> SELECTED EXCERPT
Having arrived at this stage in the history of art, after thesuccession or alternation of different definitions of the nature of art and painting, of what is a painting or what gesture or thought accompanied the pictorial surface, the current theory is that of transforming the question and re-thinking the artist-art dialectic. Thus the way of viewing and the point of view are at issue, not only of the artist but also of the viewer – that is, of those who participate in the relation and processes which instead of ending with the work of art begin with them, opening trajectories which extend beyond the immediately visible.
The Sfere (Spheres – but the reference is also to the Italian word for ball-point pens) of Bruno Lisi, works which belong to a restricted period of his career (the second half of the 1980s), are important for the reconsideration of space and the sign or mark passing through it, without returning to superseded premises on why and how a painting or drawing is conceived or executed. What are we dealing with then? Abstraction or the final stages of a figurative representation which conserves merely the memory of something that is no longer recognisable? Are we dealing with ‘automatic’ gestures, with an echo of that magical split with logical processes as adopted by the surrealists, or of gestures evoking movement through space (of the futurist type), producing a synthesis between the sign that remains and the space which through that sign loses all balance and symmetry?
Any answer would only deal with one aspect of Bruno Lisi’s work, while the Sfere are in themselves a departure from definitions which abbreviate in a single concept the multiple experiences of art and the thought that accompanies it. It must also be remembered that, in truth, the signs created by Lisi cross space in order to create tension, to reveal the vibration of images in space rather than to place these images in space, from the monochrome surfaces of the early 1980s or the tensioni di luce (tensions of light) of the mid-70s. The Sfere also emerge from a movement which is midway between randomness and the intention of depicting that particular sign. Bruno Lisi says it’s like the doodles one sometimes draws when chatting on the phone – you begin them but they continue on their own, while you’re thinking about something else. The hand begins a drawing which through a succession of variations and superimpositions starts to fill up the white surface, cancelling itself out and at the same time gaining strength, until it reaches the edges of the surface, almost as if seeking to escape it. The result is not simply an image defined in space (whether it’ abstract or not is no longer important), it is not just a sign in which to seek something recognisable, it is rather the activation of a relationship, of a tension which pushes beyond the image itself, producing a shift in viewpoint, towards the beyond of the image, its outside – the white space which has yet to be crossed. The Sfere thus depict an absence. They speak more of emptiness than of themselves. Not just the emptiness that surrounds them but the emptiness that is still inside them, of the consistency that they have lost, of a material which has returned to a more formless shape. They are traces more than signs, shadows more than physical bodies, they are what remains of something that has crossed space or is still crossing it – a trajectory which functions more as an indication of a direction to take (towards the outside of the space/surface) than a sign left by a completed journey.

> DIRECTIVE 1
Please find every line in the listing below that contains the word "than" and copy each one. Match case exactly.
> DIRECTIVE 2
Continue the passage on Bruno Lisi's Sfere from where it stops.

> GIVEN INFORMATION
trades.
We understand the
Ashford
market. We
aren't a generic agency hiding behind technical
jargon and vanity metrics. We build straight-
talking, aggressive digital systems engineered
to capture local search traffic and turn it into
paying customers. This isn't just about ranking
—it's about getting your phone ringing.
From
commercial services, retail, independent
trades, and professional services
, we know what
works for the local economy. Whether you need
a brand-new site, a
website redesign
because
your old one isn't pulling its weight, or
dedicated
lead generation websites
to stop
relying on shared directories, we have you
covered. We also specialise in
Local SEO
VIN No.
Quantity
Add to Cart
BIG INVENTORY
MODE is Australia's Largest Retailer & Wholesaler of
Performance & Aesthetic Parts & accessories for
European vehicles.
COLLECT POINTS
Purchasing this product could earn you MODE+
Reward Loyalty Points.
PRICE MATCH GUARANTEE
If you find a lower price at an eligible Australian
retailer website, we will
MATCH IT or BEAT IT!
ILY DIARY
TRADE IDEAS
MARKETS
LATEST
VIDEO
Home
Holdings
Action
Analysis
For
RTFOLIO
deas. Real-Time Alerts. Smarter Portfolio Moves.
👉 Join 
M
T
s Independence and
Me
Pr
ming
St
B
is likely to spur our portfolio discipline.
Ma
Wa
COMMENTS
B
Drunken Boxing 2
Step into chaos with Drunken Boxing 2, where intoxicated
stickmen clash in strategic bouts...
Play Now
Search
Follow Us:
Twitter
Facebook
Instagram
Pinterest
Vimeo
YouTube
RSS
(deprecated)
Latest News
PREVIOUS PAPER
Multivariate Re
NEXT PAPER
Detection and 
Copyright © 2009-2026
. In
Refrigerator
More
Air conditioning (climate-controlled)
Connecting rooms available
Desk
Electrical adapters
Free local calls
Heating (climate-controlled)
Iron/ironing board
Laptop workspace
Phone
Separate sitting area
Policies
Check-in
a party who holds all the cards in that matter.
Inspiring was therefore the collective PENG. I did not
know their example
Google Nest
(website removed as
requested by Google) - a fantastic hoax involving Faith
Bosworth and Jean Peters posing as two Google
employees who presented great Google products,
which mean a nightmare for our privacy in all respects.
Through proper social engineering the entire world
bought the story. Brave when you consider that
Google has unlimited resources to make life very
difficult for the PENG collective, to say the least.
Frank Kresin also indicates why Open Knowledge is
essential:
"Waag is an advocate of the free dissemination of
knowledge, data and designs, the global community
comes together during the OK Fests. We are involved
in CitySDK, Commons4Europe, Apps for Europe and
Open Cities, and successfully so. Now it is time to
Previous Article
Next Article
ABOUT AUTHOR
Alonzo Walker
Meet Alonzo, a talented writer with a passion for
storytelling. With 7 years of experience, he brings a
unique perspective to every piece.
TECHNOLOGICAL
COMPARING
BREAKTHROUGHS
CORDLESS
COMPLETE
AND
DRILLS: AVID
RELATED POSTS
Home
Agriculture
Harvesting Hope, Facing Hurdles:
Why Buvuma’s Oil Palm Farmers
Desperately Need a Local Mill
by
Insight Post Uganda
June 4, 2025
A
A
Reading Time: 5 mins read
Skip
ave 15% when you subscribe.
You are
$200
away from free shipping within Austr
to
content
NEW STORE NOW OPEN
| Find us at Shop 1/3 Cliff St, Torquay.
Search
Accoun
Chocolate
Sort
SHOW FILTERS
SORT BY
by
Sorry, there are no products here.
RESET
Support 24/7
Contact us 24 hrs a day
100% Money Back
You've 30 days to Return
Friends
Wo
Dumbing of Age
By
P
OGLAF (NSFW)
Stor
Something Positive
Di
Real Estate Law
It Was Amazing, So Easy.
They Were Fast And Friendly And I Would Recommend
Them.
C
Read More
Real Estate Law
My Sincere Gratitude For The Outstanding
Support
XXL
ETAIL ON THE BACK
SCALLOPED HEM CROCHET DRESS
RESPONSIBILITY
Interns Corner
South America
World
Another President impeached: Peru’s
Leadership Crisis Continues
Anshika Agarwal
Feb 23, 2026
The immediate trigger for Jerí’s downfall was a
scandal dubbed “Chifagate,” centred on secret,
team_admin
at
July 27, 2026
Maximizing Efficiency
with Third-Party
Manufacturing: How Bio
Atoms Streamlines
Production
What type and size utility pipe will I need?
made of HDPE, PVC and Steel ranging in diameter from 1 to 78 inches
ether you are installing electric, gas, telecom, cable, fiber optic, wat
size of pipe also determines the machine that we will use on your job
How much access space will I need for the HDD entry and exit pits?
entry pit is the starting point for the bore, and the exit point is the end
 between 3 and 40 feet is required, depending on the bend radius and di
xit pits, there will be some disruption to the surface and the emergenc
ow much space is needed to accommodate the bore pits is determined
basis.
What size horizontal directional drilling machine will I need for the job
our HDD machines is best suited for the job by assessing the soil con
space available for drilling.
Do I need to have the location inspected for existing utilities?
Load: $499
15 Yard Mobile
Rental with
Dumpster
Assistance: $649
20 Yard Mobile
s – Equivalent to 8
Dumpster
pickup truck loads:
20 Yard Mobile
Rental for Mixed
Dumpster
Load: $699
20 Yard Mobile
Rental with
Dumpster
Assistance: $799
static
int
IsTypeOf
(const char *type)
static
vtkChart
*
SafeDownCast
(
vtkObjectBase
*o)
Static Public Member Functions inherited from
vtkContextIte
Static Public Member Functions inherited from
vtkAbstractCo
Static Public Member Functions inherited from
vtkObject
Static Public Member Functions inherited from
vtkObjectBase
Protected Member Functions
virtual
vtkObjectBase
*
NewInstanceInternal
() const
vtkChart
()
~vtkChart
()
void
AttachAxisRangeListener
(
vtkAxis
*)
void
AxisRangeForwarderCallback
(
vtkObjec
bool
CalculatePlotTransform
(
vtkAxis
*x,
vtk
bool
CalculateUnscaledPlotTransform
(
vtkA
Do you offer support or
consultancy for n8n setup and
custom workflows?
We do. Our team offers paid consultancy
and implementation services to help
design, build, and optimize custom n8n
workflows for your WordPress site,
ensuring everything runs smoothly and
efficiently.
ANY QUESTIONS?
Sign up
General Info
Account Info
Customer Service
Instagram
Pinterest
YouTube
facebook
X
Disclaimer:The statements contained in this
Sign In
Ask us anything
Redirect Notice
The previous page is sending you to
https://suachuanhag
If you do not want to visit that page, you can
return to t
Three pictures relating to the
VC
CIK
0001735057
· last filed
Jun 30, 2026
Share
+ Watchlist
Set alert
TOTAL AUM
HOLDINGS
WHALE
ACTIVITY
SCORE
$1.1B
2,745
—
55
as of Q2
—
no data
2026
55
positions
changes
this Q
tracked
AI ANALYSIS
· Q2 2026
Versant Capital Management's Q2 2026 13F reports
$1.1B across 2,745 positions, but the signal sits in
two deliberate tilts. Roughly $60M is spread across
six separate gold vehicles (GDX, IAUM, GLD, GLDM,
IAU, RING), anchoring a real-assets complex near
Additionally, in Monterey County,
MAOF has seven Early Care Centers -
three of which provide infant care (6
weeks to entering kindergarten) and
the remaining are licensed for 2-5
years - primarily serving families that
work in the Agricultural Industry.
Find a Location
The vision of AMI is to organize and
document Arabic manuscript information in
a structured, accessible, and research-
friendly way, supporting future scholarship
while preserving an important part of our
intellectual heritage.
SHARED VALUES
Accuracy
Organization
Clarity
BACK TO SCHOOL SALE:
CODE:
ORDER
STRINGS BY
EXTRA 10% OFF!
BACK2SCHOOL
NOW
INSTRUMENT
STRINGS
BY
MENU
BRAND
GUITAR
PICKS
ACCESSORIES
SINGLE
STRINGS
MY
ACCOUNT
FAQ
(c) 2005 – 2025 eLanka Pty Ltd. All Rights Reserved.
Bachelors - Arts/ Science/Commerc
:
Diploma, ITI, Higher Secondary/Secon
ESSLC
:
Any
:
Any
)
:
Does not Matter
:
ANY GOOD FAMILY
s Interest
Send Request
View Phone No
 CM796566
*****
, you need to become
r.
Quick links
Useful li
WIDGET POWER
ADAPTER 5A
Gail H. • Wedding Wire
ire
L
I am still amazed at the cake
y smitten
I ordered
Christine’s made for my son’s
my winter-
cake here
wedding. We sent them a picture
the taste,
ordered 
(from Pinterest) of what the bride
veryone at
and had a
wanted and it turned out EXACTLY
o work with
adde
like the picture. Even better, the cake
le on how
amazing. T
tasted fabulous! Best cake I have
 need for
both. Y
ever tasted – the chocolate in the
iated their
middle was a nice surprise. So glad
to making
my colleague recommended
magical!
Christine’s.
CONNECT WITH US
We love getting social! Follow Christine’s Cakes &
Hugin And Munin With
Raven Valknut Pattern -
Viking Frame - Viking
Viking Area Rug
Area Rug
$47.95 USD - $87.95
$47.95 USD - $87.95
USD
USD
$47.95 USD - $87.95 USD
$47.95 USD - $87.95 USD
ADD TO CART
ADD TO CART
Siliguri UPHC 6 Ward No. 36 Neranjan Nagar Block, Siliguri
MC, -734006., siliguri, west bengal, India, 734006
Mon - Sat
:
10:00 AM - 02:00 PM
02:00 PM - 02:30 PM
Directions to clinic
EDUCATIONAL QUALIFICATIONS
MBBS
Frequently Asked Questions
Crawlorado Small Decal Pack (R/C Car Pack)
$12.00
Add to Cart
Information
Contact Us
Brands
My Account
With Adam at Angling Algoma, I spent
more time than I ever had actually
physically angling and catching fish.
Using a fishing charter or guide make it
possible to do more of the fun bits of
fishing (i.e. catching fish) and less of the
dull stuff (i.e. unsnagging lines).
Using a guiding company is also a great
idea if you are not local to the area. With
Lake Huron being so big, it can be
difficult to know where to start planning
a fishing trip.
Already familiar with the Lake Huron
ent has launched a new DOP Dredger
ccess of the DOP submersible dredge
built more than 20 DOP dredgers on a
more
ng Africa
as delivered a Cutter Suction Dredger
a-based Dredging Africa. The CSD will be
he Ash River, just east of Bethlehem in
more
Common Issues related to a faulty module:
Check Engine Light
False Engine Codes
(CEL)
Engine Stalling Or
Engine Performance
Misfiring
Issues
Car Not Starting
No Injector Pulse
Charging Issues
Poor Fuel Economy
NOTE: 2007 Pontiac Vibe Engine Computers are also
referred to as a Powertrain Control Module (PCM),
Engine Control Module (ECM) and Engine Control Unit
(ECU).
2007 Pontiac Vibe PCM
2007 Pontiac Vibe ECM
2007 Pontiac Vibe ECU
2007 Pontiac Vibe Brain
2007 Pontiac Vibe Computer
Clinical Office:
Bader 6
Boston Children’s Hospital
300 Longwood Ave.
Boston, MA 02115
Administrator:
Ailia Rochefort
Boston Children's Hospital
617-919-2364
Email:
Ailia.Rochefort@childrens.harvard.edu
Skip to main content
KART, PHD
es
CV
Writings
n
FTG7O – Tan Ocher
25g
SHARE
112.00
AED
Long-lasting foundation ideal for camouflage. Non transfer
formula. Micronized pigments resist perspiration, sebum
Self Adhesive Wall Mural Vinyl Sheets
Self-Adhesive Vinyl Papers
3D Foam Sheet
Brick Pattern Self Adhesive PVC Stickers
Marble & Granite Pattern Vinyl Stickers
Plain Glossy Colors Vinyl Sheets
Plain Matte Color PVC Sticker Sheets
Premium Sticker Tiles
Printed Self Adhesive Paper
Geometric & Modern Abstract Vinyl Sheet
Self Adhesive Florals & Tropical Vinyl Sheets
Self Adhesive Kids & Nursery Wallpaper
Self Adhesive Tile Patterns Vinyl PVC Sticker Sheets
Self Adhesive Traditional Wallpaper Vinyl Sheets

> EXPECTED OUTPUT 1
more time than I ever had actually
built more than 20 DOP dredgers on a

> EXPECTED OUTPUT 2
Looking at Bruno Lisi’s Sfere, Bacon comes to mind – a seemingly risky comparison. The bodies in the paintings of Bacon are figures in action, they push the movement outside of themselves, they communicate movement to the surrounding space, to the extent of producing dizzy rotations, centrifugal spinnings which deform faces and contexts, physically dissolve and melt body fragments until their remains are lost in space. Precisely because of this movement, Bacon’s figures imply that space is not just a context, that it isn’t just the surface on which the gesture is situated, that it is instead and above all a limit to be violated, a threshold to play with, a point of imbalance, where forces mix and dichotomies (inside-outside, internal-external, above-below) cancel each other out.
This is precisely the tension which Bruno Lisi seems to convey with his Sfere, with the difference that a body, a figure, is not needed to activate the process. Lisi begins with an absence, a memory, a trace. Almost cancelling a section of space, he makes the force more powerful and with a simple gesture, repeated and almost without any subjectivity, irreversibly projects the potential of space beyond that which is easily visible.
In other paintings, the same crossing of the surface – with such closely-positioned, parallel signs that no space is left for second thoughts or hesitations – is instead broken by scar-like markings, brief episodes in which the presence of an obstacle, an impediment is highlighted – a pain which has been dealt with but which rests indelible in the material of the thought/painting. Then these scars too become thresholds, zones in which to experiment with the loss of every certainty, in which the very certainty of always being able in some way to think and cross space wavers.
Thus one idea is constant, and runs implacably and obsessively through all of Lisi’s research: the idea of the limit, which almost immediately becomes the idea of the void as a memory, of the image as a departure from that which defines it, of painting as an experience of something which is missing.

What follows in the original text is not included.